GEORGETOWN — The Indian River Education Association is on board with the school district’s board of education in opposition to controversial transgender anti-discrimination regulations proposed by the state that have been sent back to the drawing board.

IREA President J.R. Emanuele

IREA president J.R. Emanuele made that perfectly clear at IRSD’s Dec. 18 school board meeting.

At its Nov. 27 meeting, the Indian River School District board of education officially opposed the proposal, which would allow Delaware public school students to self-identify their gender or race without parental input, notification or consent.

In late November, the Delaware State Education Association’s executive board voted to support Regulation 225.

“The local IREA did not support that. We were outvoted. That’s the way it goes,” said Mr. Emanuele. “We went to a presidents’ meeting this past week and we made it very well known where we stood on it, so much so that the DSEA is now in the process of developing new procedures for the whole state when these types of potentially controversial issues arise.”

IREA is part of the approximate 13,000-member DSEA.

The proposed regulations, initiated by Gov. John Carney over the summer through the Delaware Department of Education, would give students the opportunity to participate on the sports team consistent with their gender identity and select a “preferred name” that school officials would be obligated to use in their daily interactions.

Indian River’s board of education at its Nov. 27 meeting joined an opposing movement that includes more than a dozen state legislators — including House of Representatives members from Sussex County — the Delaware Family Policy Council and scores of parents, whose primary fears are the regulations will strip away parental rights.

The state Department of Education received more than 11,000 comments in a public commentary period that ended on Dec. 4.

In response to that commentary, DOE Secretary Dr. Susan Bunting called for “careful review” of the comments. Sec. Bunting asked DOE’s Development Team to reconvene in January to carefully review the comments and make recommendations for possible changes to the regulation.

If substantive changes are made, the regulation will be published in the Register of Regulations again with another 30-day public comment period before any decision on a final regulation is made.

DSEA’s support was granted by its 27-member executive board on Nov. 29, according to DSEA president Mike Matthews.

“There was good feedback on both sides of Regulation 225 — for and against. Based on the comments and debate, the board voted (Nov. 29) to support Regulation 225. There were votes for the motion, votes against the motion, and votes to abstain,” said Mr. Matthews.

“There are representatives from each county. We have four down here. So, we don’t specifically have a say on the executive board,” said Mr. Emanuele. “We (IREA) specifically did not vote to support that. It was an item that our board was against and we knew that. When that (DSEA vote) came out I just didn’t want them (IRSD school board) to think that we were (in support). We are getting lumped in because we are part of that (DSEA). But we did not have a vote in that.”

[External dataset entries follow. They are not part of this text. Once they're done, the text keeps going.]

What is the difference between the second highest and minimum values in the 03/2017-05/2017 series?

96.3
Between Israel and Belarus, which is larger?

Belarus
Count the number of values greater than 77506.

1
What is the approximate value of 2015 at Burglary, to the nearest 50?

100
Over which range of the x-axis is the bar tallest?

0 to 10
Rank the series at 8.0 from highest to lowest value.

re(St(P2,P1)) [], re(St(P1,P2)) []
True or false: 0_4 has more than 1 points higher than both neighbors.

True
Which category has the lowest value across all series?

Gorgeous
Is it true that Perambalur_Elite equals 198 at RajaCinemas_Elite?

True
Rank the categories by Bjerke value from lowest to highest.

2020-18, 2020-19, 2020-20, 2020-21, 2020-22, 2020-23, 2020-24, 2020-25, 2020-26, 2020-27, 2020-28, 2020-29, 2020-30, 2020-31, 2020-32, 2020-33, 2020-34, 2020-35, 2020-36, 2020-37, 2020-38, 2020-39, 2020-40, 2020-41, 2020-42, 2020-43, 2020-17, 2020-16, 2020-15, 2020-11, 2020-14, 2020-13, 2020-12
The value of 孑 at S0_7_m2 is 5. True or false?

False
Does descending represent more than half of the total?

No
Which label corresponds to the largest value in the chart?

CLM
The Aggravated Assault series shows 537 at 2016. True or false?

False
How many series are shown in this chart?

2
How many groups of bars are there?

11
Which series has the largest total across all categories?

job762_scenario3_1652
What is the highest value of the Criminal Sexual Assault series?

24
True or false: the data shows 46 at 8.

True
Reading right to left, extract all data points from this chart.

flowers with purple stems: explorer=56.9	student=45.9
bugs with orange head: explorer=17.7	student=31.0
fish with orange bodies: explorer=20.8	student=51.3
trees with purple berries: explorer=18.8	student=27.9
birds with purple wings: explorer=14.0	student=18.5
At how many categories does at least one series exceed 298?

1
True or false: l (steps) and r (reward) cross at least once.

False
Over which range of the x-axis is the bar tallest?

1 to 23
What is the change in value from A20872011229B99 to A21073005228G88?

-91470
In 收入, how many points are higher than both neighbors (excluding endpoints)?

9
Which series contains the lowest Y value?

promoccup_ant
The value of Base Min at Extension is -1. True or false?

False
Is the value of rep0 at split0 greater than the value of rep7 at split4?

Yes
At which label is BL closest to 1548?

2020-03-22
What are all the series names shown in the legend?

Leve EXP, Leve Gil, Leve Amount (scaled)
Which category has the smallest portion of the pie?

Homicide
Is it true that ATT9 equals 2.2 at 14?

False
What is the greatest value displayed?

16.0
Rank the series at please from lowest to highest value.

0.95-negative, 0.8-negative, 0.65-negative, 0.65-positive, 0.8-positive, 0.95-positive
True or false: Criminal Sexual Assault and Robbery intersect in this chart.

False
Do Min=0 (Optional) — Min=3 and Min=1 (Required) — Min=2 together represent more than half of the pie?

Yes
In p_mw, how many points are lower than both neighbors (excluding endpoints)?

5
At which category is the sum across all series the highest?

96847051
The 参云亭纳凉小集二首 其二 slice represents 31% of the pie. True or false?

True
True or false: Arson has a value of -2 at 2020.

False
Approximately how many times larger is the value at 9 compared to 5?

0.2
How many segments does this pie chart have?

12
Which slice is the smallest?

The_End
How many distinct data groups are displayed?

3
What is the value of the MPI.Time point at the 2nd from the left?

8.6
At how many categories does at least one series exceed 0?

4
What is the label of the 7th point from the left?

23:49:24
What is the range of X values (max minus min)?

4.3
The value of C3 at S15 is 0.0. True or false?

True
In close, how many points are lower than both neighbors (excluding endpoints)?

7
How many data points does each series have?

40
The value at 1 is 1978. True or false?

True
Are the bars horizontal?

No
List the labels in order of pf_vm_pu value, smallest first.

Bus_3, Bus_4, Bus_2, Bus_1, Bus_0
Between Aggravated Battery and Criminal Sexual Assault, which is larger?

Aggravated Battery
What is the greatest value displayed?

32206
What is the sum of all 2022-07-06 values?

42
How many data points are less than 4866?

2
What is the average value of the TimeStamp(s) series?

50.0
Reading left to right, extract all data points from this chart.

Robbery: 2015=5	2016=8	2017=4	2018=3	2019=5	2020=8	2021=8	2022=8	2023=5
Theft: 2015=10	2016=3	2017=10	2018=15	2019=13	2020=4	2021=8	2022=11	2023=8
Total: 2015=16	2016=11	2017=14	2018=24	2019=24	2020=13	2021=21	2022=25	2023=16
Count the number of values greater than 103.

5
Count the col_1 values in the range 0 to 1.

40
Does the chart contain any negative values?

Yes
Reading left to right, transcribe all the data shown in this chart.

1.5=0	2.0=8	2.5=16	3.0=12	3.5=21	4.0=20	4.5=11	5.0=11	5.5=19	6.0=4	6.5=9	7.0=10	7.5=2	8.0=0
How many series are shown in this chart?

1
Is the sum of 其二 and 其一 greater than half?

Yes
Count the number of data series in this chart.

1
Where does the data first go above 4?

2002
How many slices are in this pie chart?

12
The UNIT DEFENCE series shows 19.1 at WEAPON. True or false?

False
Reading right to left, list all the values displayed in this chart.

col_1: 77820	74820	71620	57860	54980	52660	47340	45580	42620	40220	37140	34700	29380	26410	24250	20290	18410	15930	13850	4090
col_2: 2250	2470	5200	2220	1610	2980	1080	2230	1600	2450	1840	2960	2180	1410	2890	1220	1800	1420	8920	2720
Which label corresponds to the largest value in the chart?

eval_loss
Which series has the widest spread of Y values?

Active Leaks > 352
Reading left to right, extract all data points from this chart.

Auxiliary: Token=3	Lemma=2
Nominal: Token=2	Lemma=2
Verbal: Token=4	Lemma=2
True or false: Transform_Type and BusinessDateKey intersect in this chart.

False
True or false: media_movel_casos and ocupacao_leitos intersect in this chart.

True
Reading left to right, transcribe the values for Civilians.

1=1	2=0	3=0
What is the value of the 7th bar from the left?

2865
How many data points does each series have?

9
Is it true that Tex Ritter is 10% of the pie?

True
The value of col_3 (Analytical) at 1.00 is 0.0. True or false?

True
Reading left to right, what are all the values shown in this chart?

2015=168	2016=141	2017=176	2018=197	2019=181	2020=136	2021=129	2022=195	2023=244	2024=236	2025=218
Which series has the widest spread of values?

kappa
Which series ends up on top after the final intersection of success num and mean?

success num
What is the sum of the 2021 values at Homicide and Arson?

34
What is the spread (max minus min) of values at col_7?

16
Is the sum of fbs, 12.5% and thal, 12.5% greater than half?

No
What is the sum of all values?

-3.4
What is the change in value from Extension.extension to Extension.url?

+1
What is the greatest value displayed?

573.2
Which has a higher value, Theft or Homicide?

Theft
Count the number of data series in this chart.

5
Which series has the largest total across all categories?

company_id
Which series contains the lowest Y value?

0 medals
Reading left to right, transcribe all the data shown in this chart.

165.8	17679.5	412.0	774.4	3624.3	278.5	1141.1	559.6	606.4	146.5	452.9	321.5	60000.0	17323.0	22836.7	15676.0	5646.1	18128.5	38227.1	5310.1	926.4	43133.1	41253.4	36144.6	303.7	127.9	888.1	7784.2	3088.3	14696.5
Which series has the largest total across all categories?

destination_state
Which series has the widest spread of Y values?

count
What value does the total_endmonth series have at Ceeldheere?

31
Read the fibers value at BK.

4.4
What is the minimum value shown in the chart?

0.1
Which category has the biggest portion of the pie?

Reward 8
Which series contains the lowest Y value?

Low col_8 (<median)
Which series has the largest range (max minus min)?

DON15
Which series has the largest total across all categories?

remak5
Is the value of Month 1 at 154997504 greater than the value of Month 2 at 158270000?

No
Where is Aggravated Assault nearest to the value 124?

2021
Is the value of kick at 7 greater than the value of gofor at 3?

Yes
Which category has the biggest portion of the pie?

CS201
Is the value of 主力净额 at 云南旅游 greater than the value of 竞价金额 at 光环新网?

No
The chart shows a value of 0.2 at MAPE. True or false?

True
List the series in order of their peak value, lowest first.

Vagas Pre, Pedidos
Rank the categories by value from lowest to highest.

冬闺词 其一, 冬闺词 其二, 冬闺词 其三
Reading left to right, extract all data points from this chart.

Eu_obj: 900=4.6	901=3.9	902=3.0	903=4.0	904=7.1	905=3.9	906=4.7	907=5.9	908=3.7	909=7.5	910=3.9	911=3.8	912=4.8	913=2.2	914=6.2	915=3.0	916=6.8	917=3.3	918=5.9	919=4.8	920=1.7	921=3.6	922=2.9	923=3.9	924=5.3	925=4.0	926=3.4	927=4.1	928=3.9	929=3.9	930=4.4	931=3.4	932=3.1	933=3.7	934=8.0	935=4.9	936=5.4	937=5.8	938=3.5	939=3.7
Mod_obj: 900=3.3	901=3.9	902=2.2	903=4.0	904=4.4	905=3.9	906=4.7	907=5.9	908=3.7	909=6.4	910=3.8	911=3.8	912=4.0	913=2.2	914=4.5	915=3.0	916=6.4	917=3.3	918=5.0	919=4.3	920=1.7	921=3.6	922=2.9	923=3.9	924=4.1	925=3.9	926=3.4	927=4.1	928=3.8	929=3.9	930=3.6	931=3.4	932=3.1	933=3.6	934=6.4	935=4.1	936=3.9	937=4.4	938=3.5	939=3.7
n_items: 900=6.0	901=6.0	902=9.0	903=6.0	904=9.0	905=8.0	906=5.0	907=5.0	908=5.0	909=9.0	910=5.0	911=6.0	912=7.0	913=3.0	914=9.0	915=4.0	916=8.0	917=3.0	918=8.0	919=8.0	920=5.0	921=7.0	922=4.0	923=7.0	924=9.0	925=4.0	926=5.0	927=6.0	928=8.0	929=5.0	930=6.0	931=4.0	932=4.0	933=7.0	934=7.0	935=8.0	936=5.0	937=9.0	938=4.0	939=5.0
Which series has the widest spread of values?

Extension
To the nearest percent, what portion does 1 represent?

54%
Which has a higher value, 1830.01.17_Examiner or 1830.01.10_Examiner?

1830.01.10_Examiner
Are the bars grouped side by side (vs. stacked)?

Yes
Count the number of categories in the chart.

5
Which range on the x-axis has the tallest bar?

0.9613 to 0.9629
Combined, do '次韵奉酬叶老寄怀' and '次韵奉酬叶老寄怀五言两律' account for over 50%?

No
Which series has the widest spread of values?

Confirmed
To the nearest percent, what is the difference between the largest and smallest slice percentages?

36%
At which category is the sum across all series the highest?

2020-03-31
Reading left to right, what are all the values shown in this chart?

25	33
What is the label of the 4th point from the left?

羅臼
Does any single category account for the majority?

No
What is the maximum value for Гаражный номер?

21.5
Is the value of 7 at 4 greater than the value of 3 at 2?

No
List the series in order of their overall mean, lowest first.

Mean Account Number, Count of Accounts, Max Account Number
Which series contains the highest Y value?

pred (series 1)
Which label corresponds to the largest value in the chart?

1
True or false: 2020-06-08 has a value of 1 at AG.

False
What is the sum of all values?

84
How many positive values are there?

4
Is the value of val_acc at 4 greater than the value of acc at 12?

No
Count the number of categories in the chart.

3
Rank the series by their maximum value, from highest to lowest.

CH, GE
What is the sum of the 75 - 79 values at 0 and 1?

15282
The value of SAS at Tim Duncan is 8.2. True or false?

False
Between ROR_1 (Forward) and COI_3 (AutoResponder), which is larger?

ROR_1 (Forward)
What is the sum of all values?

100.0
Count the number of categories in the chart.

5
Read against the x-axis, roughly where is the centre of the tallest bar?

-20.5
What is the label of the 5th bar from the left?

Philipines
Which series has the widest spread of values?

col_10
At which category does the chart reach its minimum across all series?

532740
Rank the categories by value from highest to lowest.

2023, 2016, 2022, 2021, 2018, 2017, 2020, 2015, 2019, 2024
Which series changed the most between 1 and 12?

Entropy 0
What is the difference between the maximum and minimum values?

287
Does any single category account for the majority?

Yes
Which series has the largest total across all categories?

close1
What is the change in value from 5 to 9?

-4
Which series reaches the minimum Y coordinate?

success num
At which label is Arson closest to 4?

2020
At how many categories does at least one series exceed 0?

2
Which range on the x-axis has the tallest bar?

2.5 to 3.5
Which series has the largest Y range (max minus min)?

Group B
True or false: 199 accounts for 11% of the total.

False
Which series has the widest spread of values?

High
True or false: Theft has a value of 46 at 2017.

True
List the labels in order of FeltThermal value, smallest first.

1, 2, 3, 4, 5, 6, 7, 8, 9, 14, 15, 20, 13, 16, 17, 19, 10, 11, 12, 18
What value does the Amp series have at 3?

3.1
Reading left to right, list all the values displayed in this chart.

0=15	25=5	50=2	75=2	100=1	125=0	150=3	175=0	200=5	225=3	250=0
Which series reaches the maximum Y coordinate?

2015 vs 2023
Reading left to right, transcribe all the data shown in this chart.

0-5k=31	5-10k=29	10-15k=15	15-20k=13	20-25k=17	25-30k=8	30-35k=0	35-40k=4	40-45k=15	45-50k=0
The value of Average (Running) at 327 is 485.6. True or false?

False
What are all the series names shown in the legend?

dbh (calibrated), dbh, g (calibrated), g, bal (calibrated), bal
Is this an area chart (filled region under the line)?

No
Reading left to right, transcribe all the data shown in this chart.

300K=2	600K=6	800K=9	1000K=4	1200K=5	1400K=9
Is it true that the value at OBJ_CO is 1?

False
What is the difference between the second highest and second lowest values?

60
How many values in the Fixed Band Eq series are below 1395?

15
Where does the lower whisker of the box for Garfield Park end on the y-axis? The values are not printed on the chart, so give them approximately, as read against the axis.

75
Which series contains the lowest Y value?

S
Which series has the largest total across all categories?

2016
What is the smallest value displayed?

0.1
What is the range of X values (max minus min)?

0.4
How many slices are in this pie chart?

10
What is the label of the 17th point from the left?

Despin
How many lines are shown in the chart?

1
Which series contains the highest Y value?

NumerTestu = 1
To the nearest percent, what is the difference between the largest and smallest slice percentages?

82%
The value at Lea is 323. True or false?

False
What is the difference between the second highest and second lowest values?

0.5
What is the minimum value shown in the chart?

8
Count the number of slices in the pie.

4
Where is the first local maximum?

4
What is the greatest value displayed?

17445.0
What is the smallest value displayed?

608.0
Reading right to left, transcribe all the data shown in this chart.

IREA’s current membership is around 800. It includes teachers, paraprofessionals, nurses, custodians and secretaries. Opposition surfaced after the DSEA executive board vote.

“Afterwards, absolutely. Let’s put it this way; they (DSEA) are researching new procedures for when these controversial issues come up,” said Mr. Emanuele. “There was a lot of input afterwards.”

Mr. Emanuele is hopeful there will be more communication and input following DOE’s Development Team’s review and recommended changes in Regulation 225.

“What that does, with the DSEA, there is basically going to be a re-vote if they make changes to it,” said Mr. Emanuele. “And there will be procedures hopefully in place where there is going to be a lot more input before the executive board makes a vote on that.”